Pathological features and patterns of metastatic disease in locally advanced inflammatory and non-inflammatory breast cancer
© Mvere et al; licensee BioMed Central Ltd. 2009
Published: 26 October 2009
Locally advanced primary breast cancer (LAPC) is associated with a high risk of metastatic disease in spite of multimodality treatment. The aim of this study was to describe and compare the patterns of metastatic disease of the non-inflammatory (nIBC) and inflammatory (IBC) breast cancer subtypes as detected by staging computed tomography scan of the chest, abdomen and pelvis (CTCAP).
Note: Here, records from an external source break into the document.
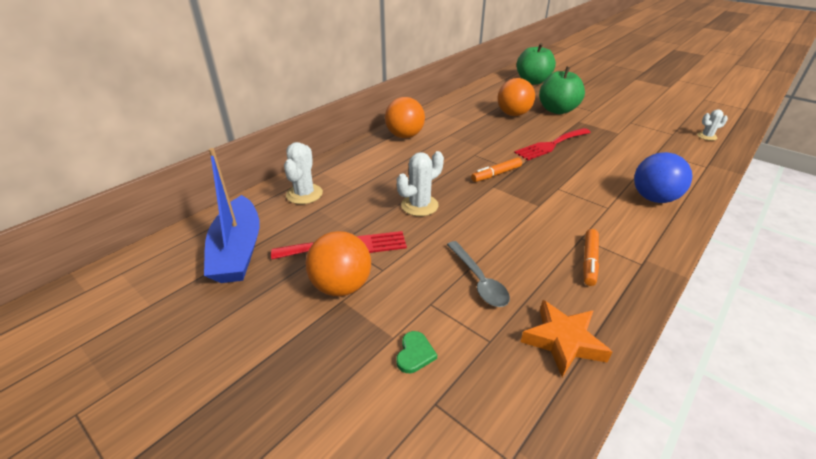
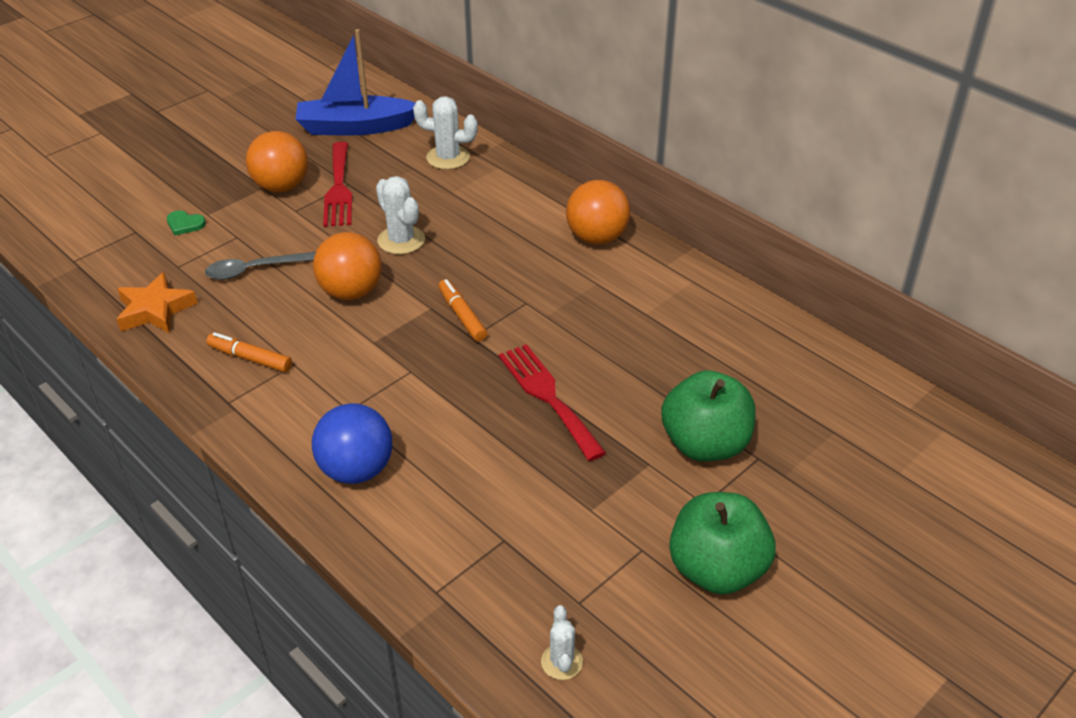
camera: 95 degrees right, 5 degrees up
orange ball [498,78,535,116] -> orange ball moved to [313,232,382,300]
green apple [517,43,556,85] -> green apple moved to [669,492,776,595]

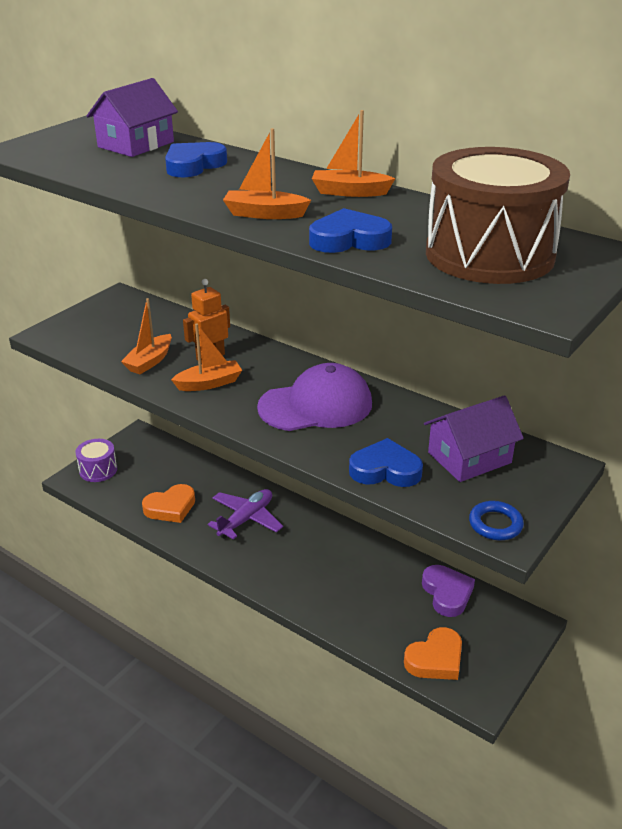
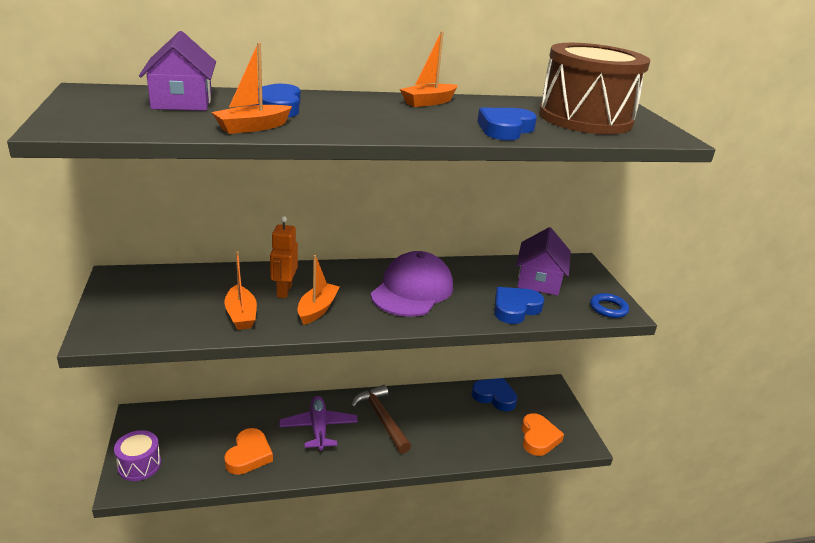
camera: 50 degrees left, 5 degrees down
orange boat [223,128,311,219] -> orange boat moved to [212,43,292,134]
purple heart [422,565,475,617] -> blue heart [471,378,517,411]
none -> brown hammer [351,385,411,454]

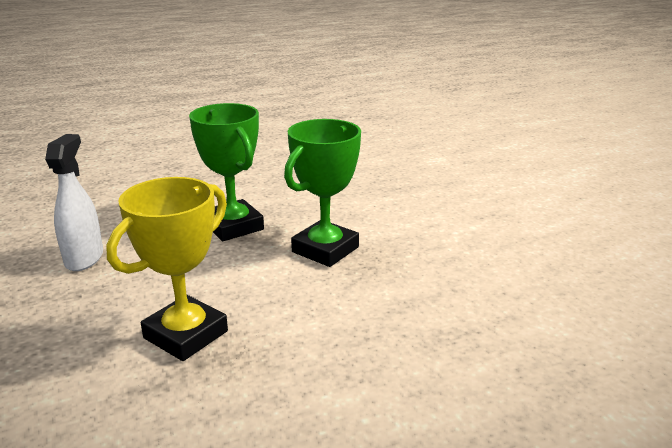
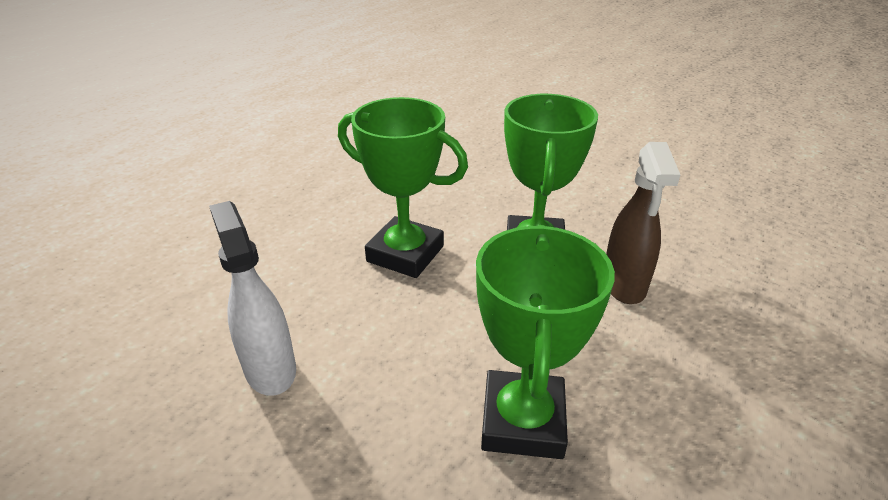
camera: 30 degrees left, 10 degrees up
yellow trophy [106,177,228,361] -> green trophy [476,225,615,459]
none -> brown spray bottle [606,142,680,304]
Over a 29 month period, 97 patients underwent staging CTCAP for LAPC or IBC and were identified from the hospital's computerised radiology system. The formal staging CTCAP scan and initial core biopsy pathology reports were reviewed. Statistical analyses were carried out using Fisher's exact test or chi square test via an online analysis package ('SISA-Binomial').
Thirty-eight patients (39%) presented with IBC and 59 patients (61%) with nIBC. Out of 97 patients, 16 (16.5%) had metastatic disease at staging CTCAP. Of these, 10 of 38 patients (26%) of the IBC group had metastases compared to 6 of 59 patients (10%) of the nIBC group (P = 0.034). Metastatic disease was present within the lungs, pleura and lymph nodes, with no liver or bone metastases. However, compared to nIBC, IBC patients were more likely to present with pleural metastases (4 of 38 (10.5%) versus 1 of 59 (1.7%), P = 0.05), the majority presenting with bilateral pleural based nodules.
A distinct pattern of pleural metastatic disease has been shown in patients with IBC.
This article is published under license to BioMed Central Ltd.